Мы подошли к его жилищу, мрачному, обветшавшему, — как я узнал позднее, бывшему гетто, куда были согнаны венецианские евреи и заперты там, пока Наполеон их не освободил. Какую бы пользу новообретенная свобода ни принесла евреям, она мало что дала этой части города, столь же смрадной и гнетущей, как любой промышленный город в Англии. Даже хуже, следует мне сказать, так как обветшалые дома грозили вот-вот рухнуть — настоящий кроличий садок крохотных комнатушек, куда когда-то были втиснуты тысячи на жертву всяческим вредоносным миазмам, какие только могут породить огромные скопления людей и антисанитарные условия. Корт поселился там из-за дешевизны; это я мог легко себе представить. Я бы потребовал внушительного вознаграждения просто за то, чтобы войти в подобный дом. По-видимому, его дядя (хотя и скрупулезно исполнял свой долг, пока он рос и учился) отличался заметной скаредностью, порожденной верой, что всякое удовольствие оскорбляет Бога. Поэтому Корт оставался на коротком поводке, и ему едва хватало, чтобы как-то обеспечить свою семью и себя кровом и едой в самых стесненных условиях. Его жилище позволяло сэкономить на маленькие развлечения.
Он заметил выражение моего лица, когда мы остановились перед его дверью.
— Я живу не в роскоши, — сказал он виновато. — Но мои соседи — бедняки и даже беднее меня. По контрасту с ними я аристократ.
Меня бы это не устроило. Но его слова напомнили мне, что я обязался посетить маркизу Лонгмена.

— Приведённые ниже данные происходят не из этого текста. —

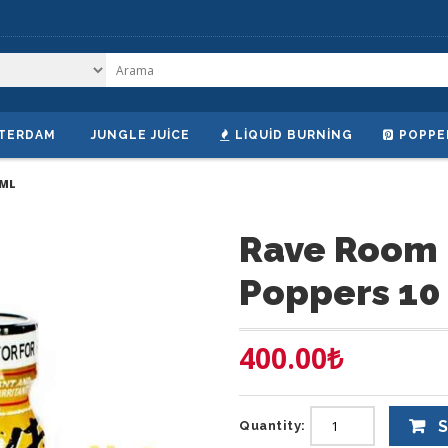
TERDAM
JUNGLE JUICE
LIQUID BURNING
POPPE
 ML
Rave Room 
Poppers 10
400.00
₺
S
Quantity: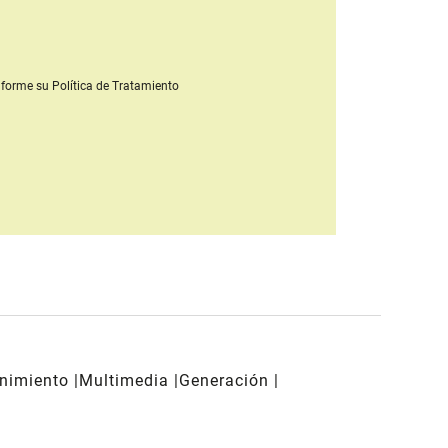
forme su Política de Tratamiento
enimiento
Multimedia
Generación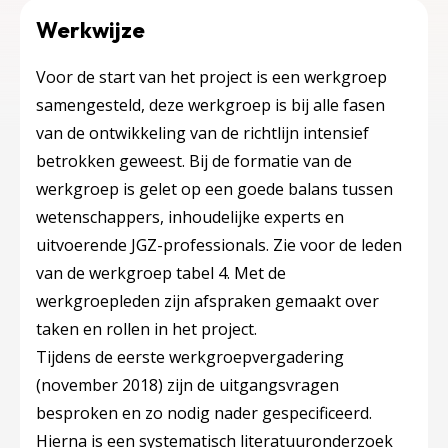
Werkwijze
Voor de start van het project is een werkgroep
samengesteld, deze werkgroep is bij alle fasen
van de ontwikkeling van de richtlijn intensief
betrokken geweest. Bij de formatie van de
werkgroep is gelet op een goede balans tussen
wetenschappers, inhoudelijke experts en
uitvoerende JGZ-professionals. Zie voor de leden
van de werkgroep tabel 4. Met de
werkgroepleden zijn afspraken gemaakt over
taken en rollen in het project.
Tijdens de eerste werkgroepvergadering
(november 2018) zijn de uitgangsvragen
besproken en zo nodig nader gespecificeerd.
Hierna is een systematisch literatuuronderzoek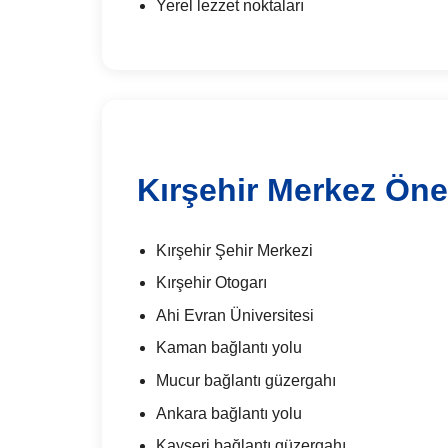
Yerel lezzet noktaları
Kırşehir Merkez Ön
Kırşehir Şehir Merkezi
Kırşehir Otogarı
Ahi Evran Üniversitesi
Kaman bağlantı yolu
Mucur bağlantı güzergahı
Ankara bağlantı yolu
Kayseri bağlantı güzergahı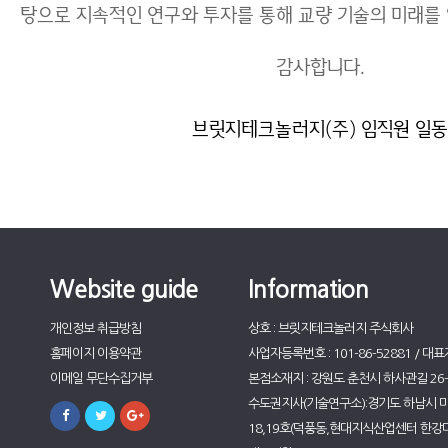
탕으로 지속적인 연구와 투자를 통해 교량 기술의 미래를
감사합니다.
브릿지테크놀러지(주) 임직원 일동
Website guide
Information
개인정보 취급방침
상호 : 브릿지테크놀러지 주식회사
홈페이지 이용약관
사업자등록번호 : 101-86-52881 / 대표
이메일 무단수집거부
본점소재지 : 강원도 춘천시 하사관길 26-5
수도권지사(기술연구소):경기도 하남시 미사
18,19호(덕풍동,현대지식산업센터 한강미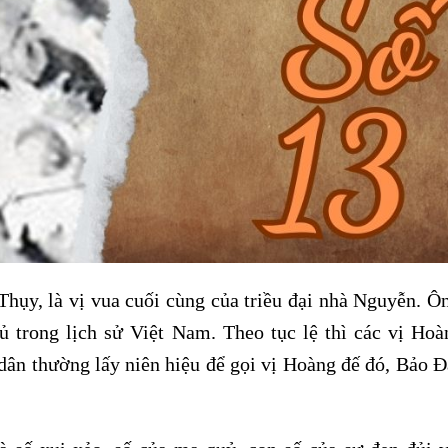
hụy, là vị vua cuối cùng của triều đại nhà Nguyễn. Ô
 trong lịch sử Việt Nam. Theo tục lệ thì các vị Hoà
dân thường lấy niên hiệu để gọi vị Hoàng đế đó, Bảo Đ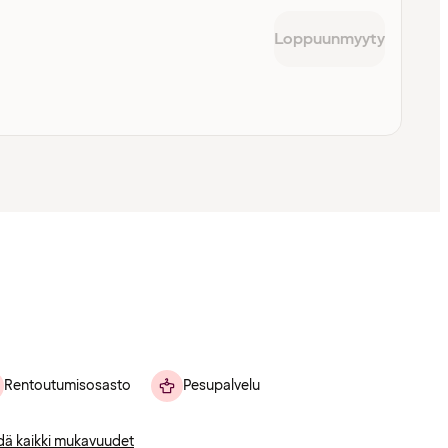
Loppuunmyyty
Rentoutumisosasto
Pesupalvelu
dä kaikki mukavuudet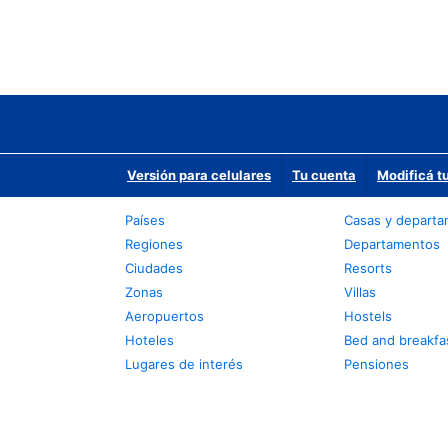
Versión para celulares
Tu cuenta
Modificá t
Países
Casas y depart
Regiones
Departamentos
Ciudades
Resorts
Zonas
Villas
Aeropuertos
Hostels
Hoteles
Bed and breakfa
Lugares de interés
Pensiones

Я спросил у Корта про нее.
— Очаровательная женщина, — сказал он. — Пойдите непременно. С ней стоит познакомиться. Луиза ее знает и отзывается о ней самым лестным образом, они очень сблизились.
Он сообщил мне адрес, а затем потряс мою руку.
— Мои извинения за спектакль и благодарность за ваше общество, — сказал он.
Я сказал, чтобы он об этом забыл, и повернулся, чтобы возвратиться в отель. Ночной воздух смыл Корта и его беды даже прежде, чем он скрылся из виду.
Глава 6
К шести часам следующего вечера я водворился в мое новое жилище палаццо Боллани на рио ди Сан-Тровазо в Дорсодуро, собственность маркизы д’Арпаньо. Я послал свою карточку в десять часов этого утра и был немедля проведен к ней. Внутренним оком я уже видел старую даму, подобающе одетую, со свидетельствами былой красоты тут, там и повсюду. Немного полноватая, пожалуй, но в стесненных обстоятельствах, непрерывно грезящая о блеске своей юности. Приятное, хотя и меланхоличное видение, не оставлявшее меня до той секунды, пока я не вошел в салон.
Она была уродливой безоговорочно, но своеобразно. Под пятьдесят, заключил я по тонким линиям вокруг ее глаз и рта, еле различимым под толстым слоем пудры; высокая и царственная, с длинным носом и черными волосами, явно крашенными, толстой косой свисавшими ей на спину. На ней было платье с верхней юбкой из белого атласа с зеленой отделкой, слишком модное для женщины ее возраста. Шею обвивало ожерелье из изумрудов, привлекавшее внимание к ее необычайным глазам точно такого же оттенка. На ее костлявых пальцах было несколько излишне крупных колец, и она пользовалась духами, такими крепкими и всепроникающими, что даже и теперь, сорок лет спустя, я все еще ощущаю их запах.